Hutt City Council Decisions On Water Infrastructure Show Urgent Reform Is Needed
Lower Hutt Mayor Campbell Barry says decisions Hutt City Council have made on water infrastructure funding show urgent reform is needed.
Council has agreed to put forward for consultation an option which would maintain the current baseline funding, with the additional investment of water meters in the draft Long Term Plan (LTP). This alone is a significant uplift in funding of $590m over the 10 year period of the LTP.
“Council has agreed to put forward for consultation an option which would maintain the current investment programme funding which includes investment of water meters in the draft Long Term Plan (LTP). This alone is a significant uplift in funding of $590M over ten years.”
The advice from Wellington Water was for the Council to maintain baseline funding with water meters and a significant increase in renewals. However, due to concerns about unaffordable rates and debt headroom constraints the Council has not recommended this as its preferred option.
A tabled letter from Wellington Water Board Chair Nick Leggett noted advice that $7.6 billion of total investment should be made by the shareholding councils. This is a significant increase from the $1.9 billion that councils put into their 2021 LTP.
The letter shows concern that significant underfunding of the region’s water assets will compound the current issues of water leaks and supply.
Mayor Barry says the entire situation reaffirms that unless there is water reform, councils will not be able to make the necessary investments.
"We know we need to invest more, but councils simply don’t have the financial tools to do it without breaching debt caps and/or imposing a decade of astronomical rate increases. Reform is desperately needed.

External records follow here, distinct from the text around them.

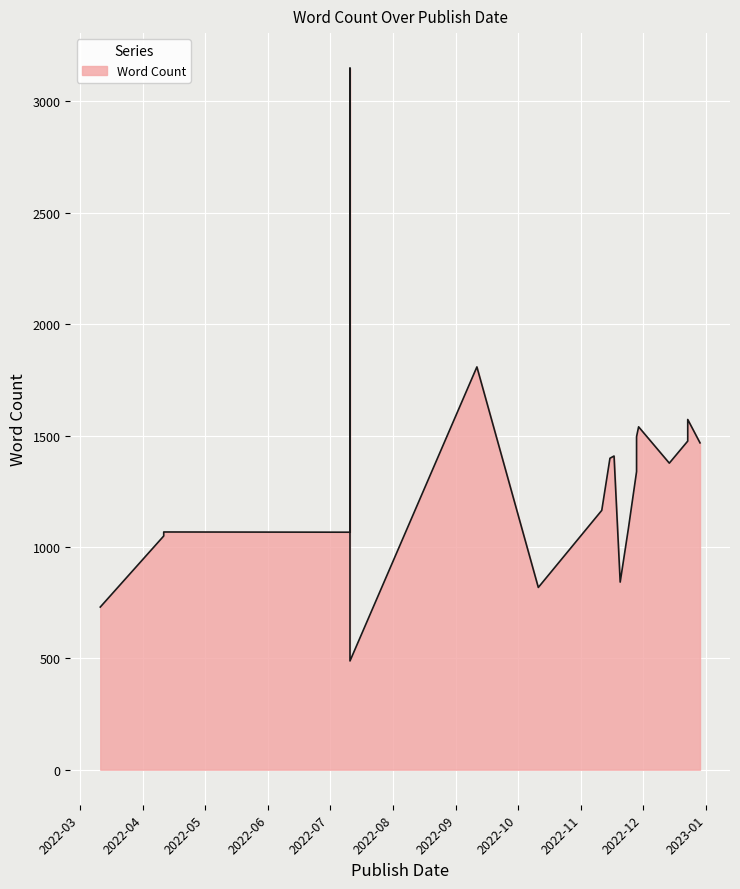

True or false: Mentioned Times and Word Count intersect in this chart.

False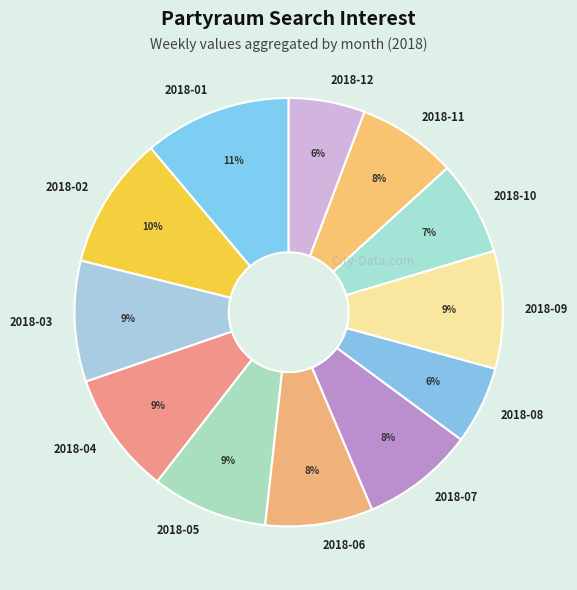

How many slices are in this pie chart?

12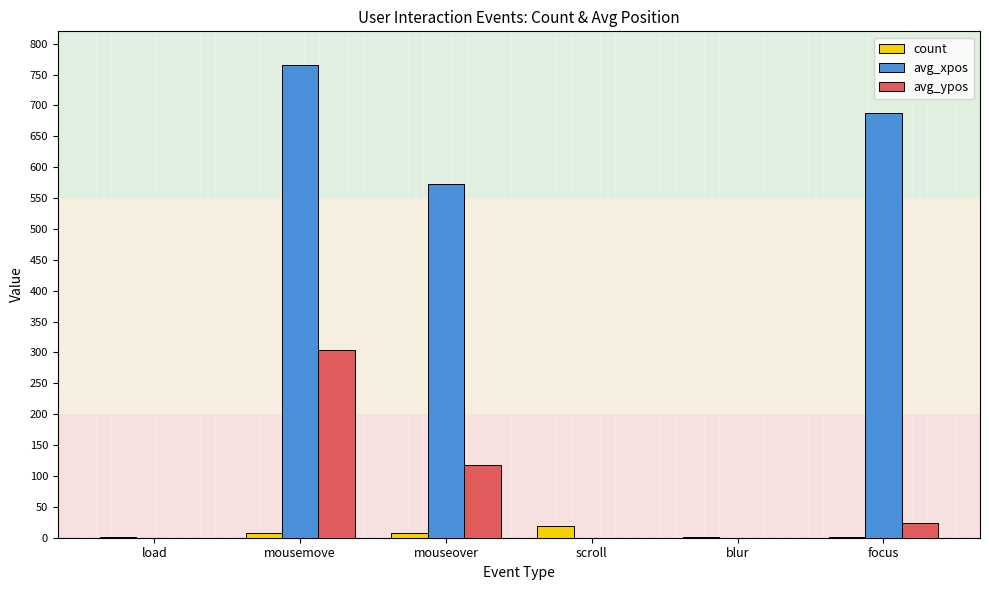

Which series has the largest total across all categories?

avg_xpos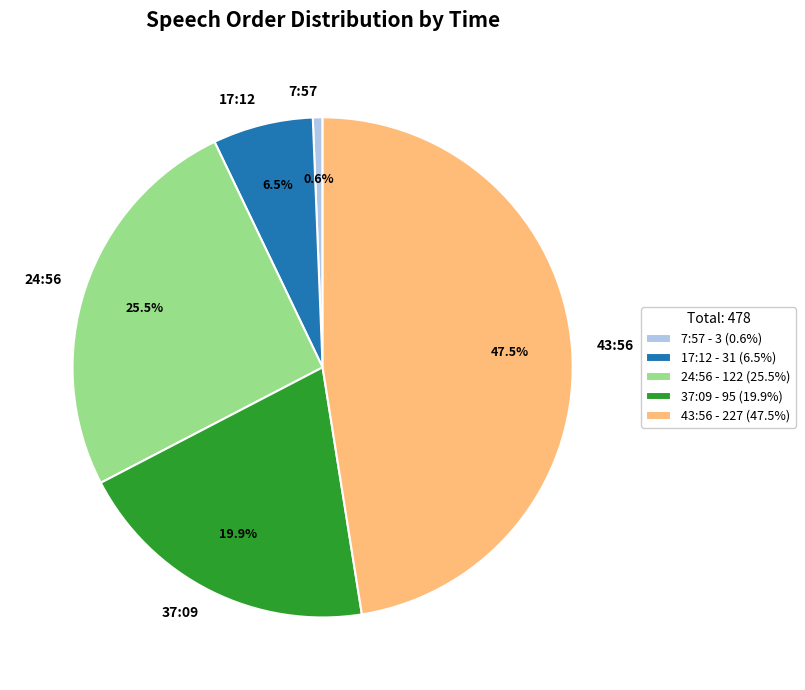

Between 24:56 and 43:56, which is larger?

43:56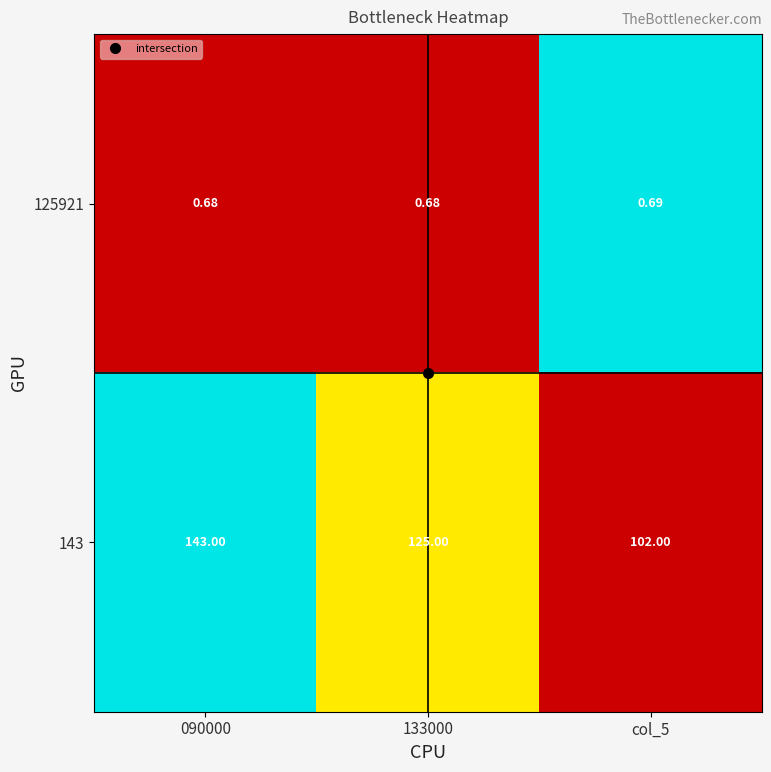

How many distinct data groups are displayed?

2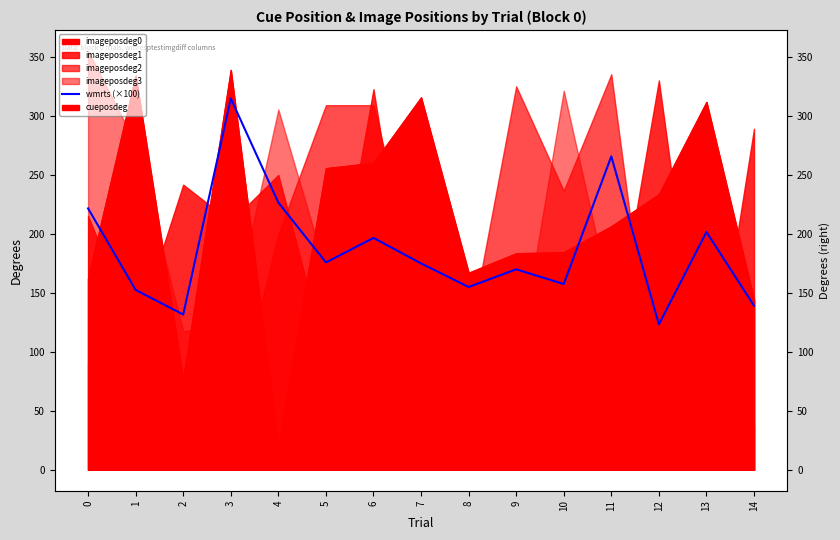

Approximately how many times larger is the value at 8 compared to 11?

0.6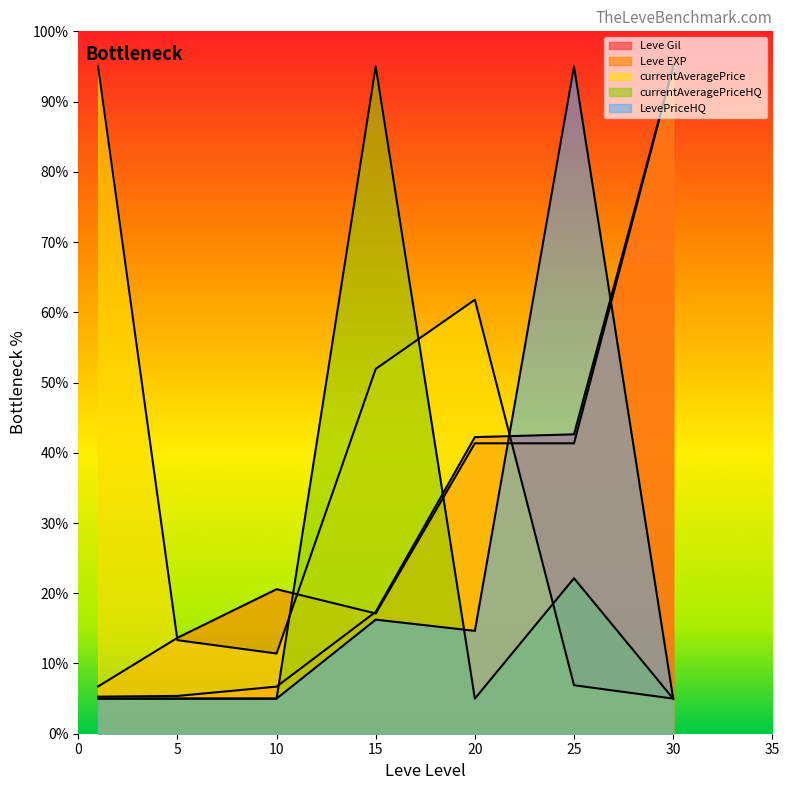

What is the average value of the currentAveragePriceHQ series?

20.3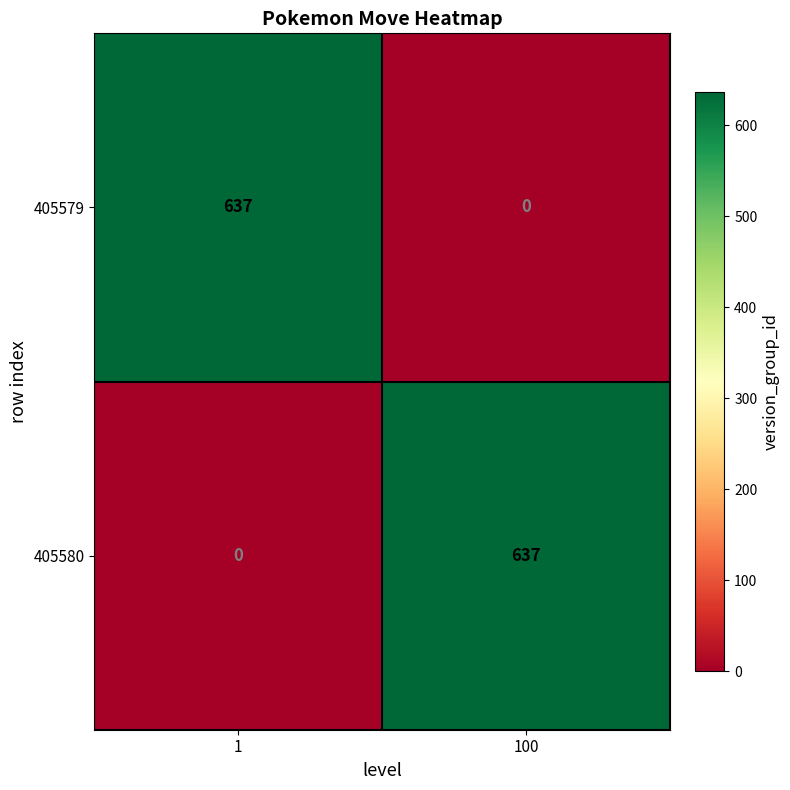

Count the number of categories in the chart.

2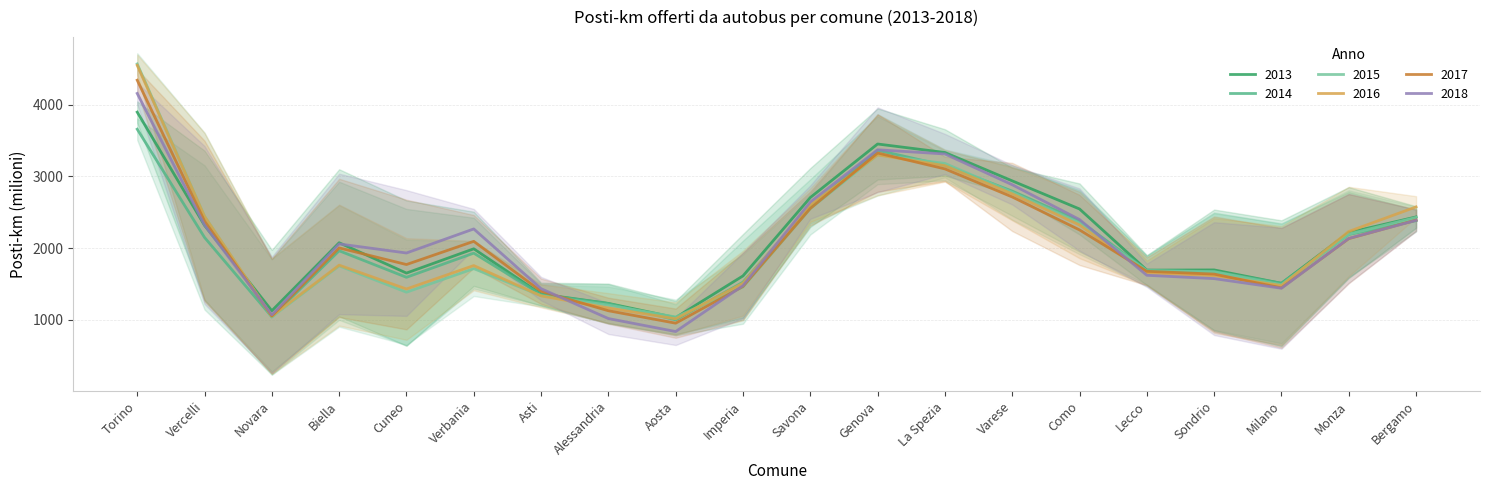

What is the lowest value of the 2014 series?

997.3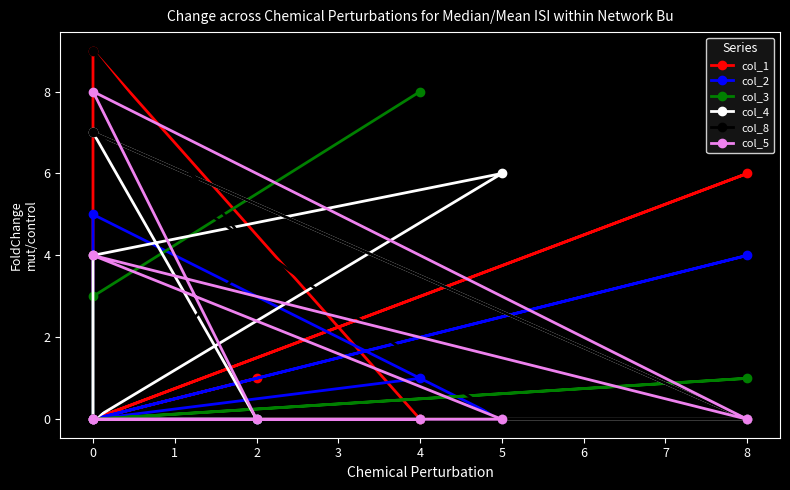

Which series changed the most between 1 and 3?

col_4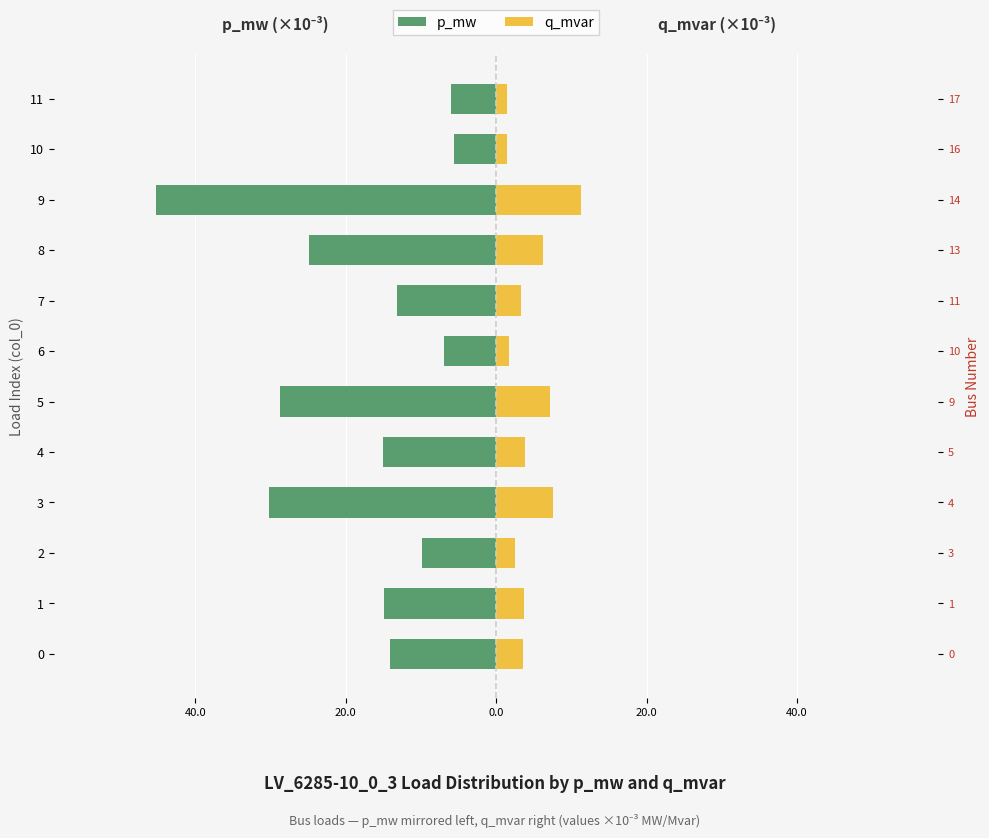

What is the sum of all p_mw values?

-214.6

"The letter from Wellington Water shows our region needs to invest $7.6 billion for the coming decade. This is necessary, but completely unaffordable within our current structure.
"Councils across the country are facing significant financial pressures in preparing their LTPs. Without urgency and a clear plan forward by government around water reform, those pressures will only get worse.
"Without reform my fear is that we will fall even further behind in the investment that’s desperately needed.
"The new government should be considering this issue at its first cabinet meeting today to give councils across New Zealand some direction on their next steps."
Hutt City Council continues to work on its Draft LTP. The draft plan will be finalised in March with consultation occurring in April.